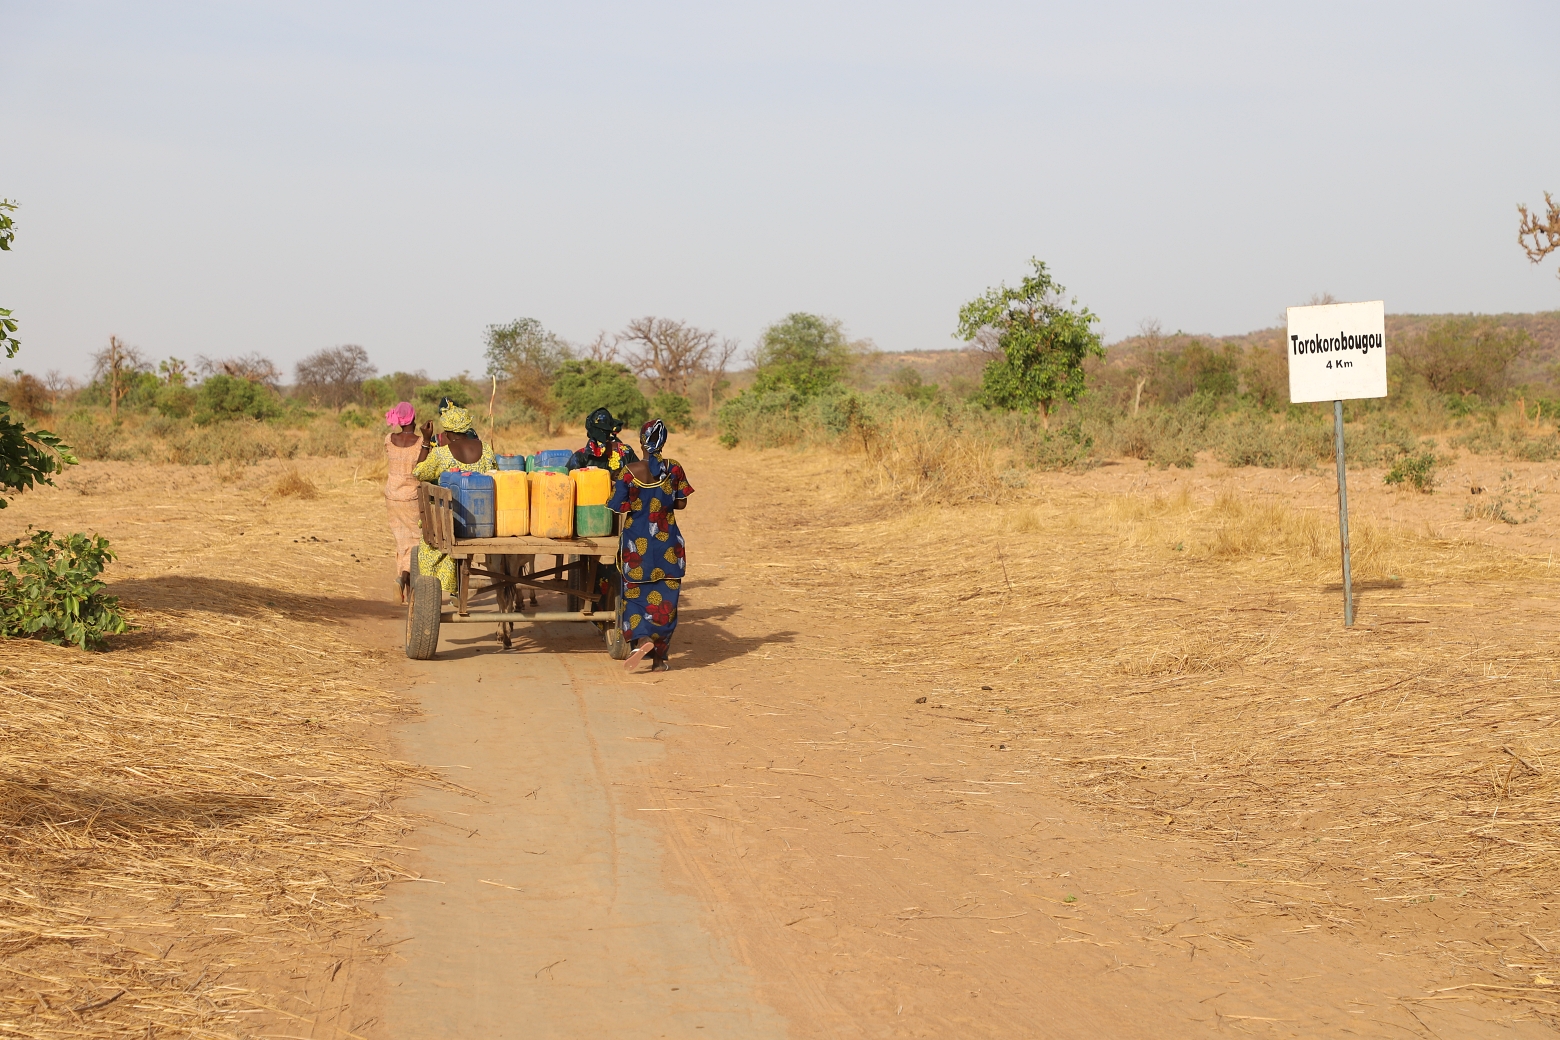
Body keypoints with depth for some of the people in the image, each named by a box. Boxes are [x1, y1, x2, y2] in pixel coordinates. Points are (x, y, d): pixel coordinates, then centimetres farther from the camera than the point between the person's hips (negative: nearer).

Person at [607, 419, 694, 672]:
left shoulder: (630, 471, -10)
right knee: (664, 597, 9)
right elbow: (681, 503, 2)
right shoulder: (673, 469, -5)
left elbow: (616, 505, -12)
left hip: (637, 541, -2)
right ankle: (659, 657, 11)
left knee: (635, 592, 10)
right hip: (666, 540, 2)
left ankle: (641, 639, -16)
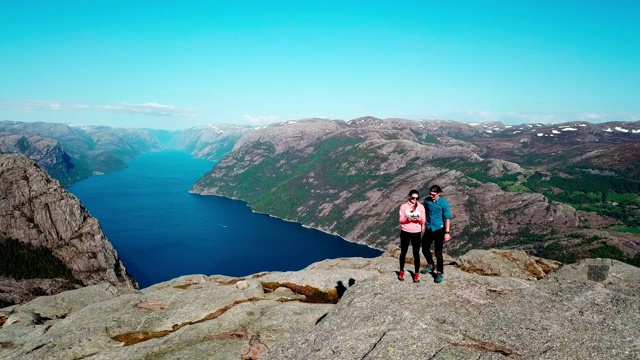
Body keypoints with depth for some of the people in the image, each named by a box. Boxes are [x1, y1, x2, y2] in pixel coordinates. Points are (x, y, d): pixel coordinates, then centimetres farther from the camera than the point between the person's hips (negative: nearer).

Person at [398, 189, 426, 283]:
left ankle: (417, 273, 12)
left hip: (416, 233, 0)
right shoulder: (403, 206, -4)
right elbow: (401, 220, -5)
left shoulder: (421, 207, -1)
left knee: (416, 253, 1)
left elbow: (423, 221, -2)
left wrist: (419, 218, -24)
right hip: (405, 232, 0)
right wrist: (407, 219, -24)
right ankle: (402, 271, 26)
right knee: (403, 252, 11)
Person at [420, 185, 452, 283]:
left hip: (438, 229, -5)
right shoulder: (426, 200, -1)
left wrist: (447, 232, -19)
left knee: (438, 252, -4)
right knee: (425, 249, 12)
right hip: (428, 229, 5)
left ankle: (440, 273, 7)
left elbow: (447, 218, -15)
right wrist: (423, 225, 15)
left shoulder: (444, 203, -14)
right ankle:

■ **INSTRUCTIONS FOR THE TASK**: Copy out the whole listing above line for line, leaving out the pictures.

■ **ANSWER FOR THE TASK**:
Body keypoints with depth for some of the people in the image, each named by a box. Boxes are [x1, y1, x2, y2] in pixel coordinates. Points are (x, y, d): pixel coordinates, then centimetres farther from the camera than the point between the person's hips (negative: nearer).

Person at [607, 419, 694, 672]:
left shoulder: (630, 471, -10)
right knee: (664, 597, 9)
right elbow: (681, 503, 2)
right shoulder: (673, 469, -5)
left elbow: (616, 505, -12)
left hip: (637, 541, -2)
right ankle: (659, 657, 11)
left knee: (635, 592, 10)
right hip: (666, 540, 2)
left ankle: (641, 639, -16)
Body keypoints with depth for some of the people in the image, each named by a box. Boxes are [x1, y1, x2, y2] in pixel coordinates. Points are (x, y, d): pixel coordinates, then centimetres farther from the camera than the point between the person's hips (negative: nearer).

Person at [398, 189, 426, 283]:
left ankle: (417, 273, 12)
left hip: (416, 233, 0)
right shoulder: (403, 206, -4)
right elbow: (401, 220, -5)
left shoulder: (421, 207, -1)
left knee: (416, 253, 1)
left elbow: (423, 221, -2)
left wrist: (419, 218, -24)
right hip: (405, 232, 0)
right wrist: (407, 219, -24)
right ankle: (402, 271, 26)
right knee: (403, 252, 11)
Person at [420, 185, 452, 283]:
left hip: (438, 229, -5)
right shoulder: (426, 200, -1)
left wrist: (447, 232, -19)
left knee: (438, 252, -4)
right knee: (425, 249, 12)
right hip: (428, 229, 5)
left ankle: (440, 273, 7)
left elbow: (447, 218, -15)
right wrist: (423, 225, 15)
left shoulder: (444, 203, -14)
right ankle:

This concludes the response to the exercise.